ROSETTA ist jetzt in einer 20 km hohen Bahn, die am 20.12.2014 auf 30 km angehoben werden soll. In der Bahn bleibt die Sonde bis Anfang Februar. Dann ist Schluss mit den (nahezu-)Kreisbahnen – ROSETTA wird für die folgenden Monate, in denen der Komet immer aktiver wird, nur noch gesteuerte Vorbeiflüge absolvieren, um dabei dem Kometen immer wieder so nahe wie möglich zu kommen und dabei Gas und Staub zu untersuchen und Nahaufnahmen zu machen. Jede dieser hyperbolischen Bahnen führt dann aber in Entfernungen von bis zu mehr als 100 km, von wo aus auf den folgenden Vorbeiflug gezielt wird.

Das wird jetzt wirklich spannend, denn was ROSETTA zu sehen, riechen und fühlen bekommen wird, hat noch nie ein Mensch beobachtet.

Und hier ein Komposit aus vier Bildern der NavCam vom 9.12.2014. Rechts der kleinere Teil des verbundenen Binärkörpers (oder der Stiefelschaft), links der größere (oder die rechte Seite vom Spann des Fußes).
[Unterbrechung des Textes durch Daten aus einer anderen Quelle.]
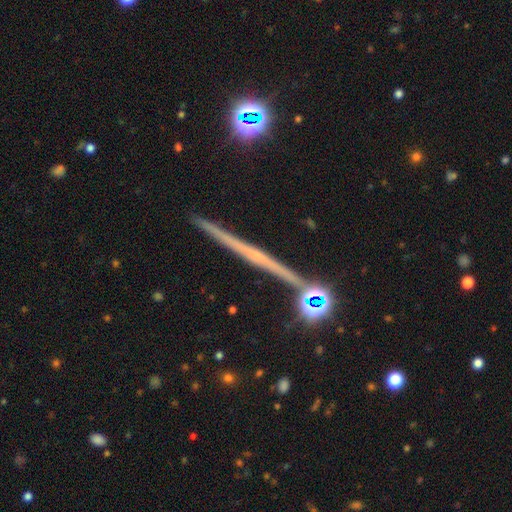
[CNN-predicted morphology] This is likely a featured or disk galaxy (70%). It is clearly viewed edge-on (98%). Edge-on bulge: likely none (67%). Merging: clearly none (87%).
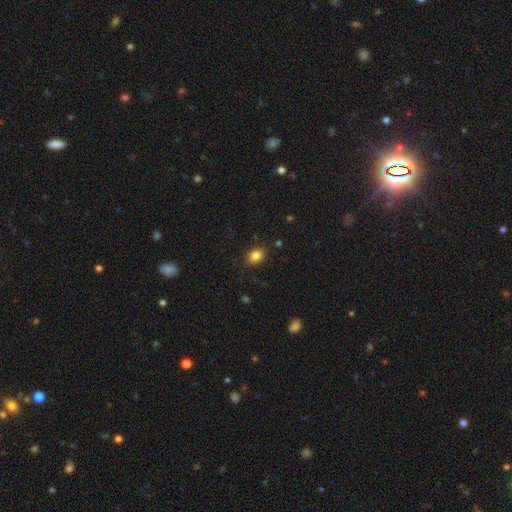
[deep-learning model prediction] Overall: smooth (84%). How rounded: in between (72%). Merging: none (87%).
Immer wieder faszinierend: Die auffallend ebenen, eingesunkenen Strukturen, in denen man bei dieser Auflösung gekrümmte Risse, aber auch etwas anderes ausmachen kann: Ketten von kleinen Eindrücken, die wirken, als ob ein größeres Bruchstück dort vielleicht nicht unbedingt entlang “gerollt” ist, aber doch eine Serie von Hüpfern vollführt hat.
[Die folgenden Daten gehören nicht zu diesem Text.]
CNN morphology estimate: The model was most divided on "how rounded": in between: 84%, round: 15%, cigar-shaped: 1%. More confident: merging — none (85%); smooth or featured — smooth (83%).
Höher aufgelöste Aufnahmen wären jetzt sehr hilfreich und auf jeden Fall interessant, aber die NavCam hat uns Außenstehenden nach Aussage eines MPS-Mitarbeiters gefälligst zu reichen. Ein Glück, dass es wenigstens die gibt, kann ich nur sagen.

Komposit aus vier NavCam-Aufnahmen vom 9.12.2014, Quelle: ESA/Rosetta/NAVCAM – CC BY-SA IGO 3.0
Komposit aus vier NavCam-Aufnahmen vom 9.12.2014, Quelle: ESA/Rosetta/NAVCAM – CC BY-SA IGO 3.0

Ich bin Luft- und Raumfahrtingenieur und arbeite bei einer Raumfahrtagentur als Missionsanalytiker. Alle in meinen Artikeln geäußerten sind aber meine eigenen und geben nicht notwendigerweise die Sichtweise meines Arbeitgebers wieder.

2 Kommentare

  1. Der letzte Satz sagt ja alles. Der wirkliche Applaus gilt der NAVCAM. Ohne diese wäre die ganze Mission nur eine weitere ESA-Mission von der man kaum etwas mitbekommt.
    Ich danke dafür das wir die NavCAM-Bilder sehen und freue mich darauf, dass irgendwann das OSIRIS-Team mal mehr Bilder veröffentlicht. Falls das überhaupt passieren wird.

    • Vielleicht. Vielleicht wäre dann aber auch der Druck auf das OSIRIS-Team größer, diese lächerliche Heimlichtuerei einfach mal bleiben zu lassen. Jetzt lehnen die sich ja offenbar zurück und sagen, dass die Leute sich mit den NavCam-Bildern zufrieden zu geben haben.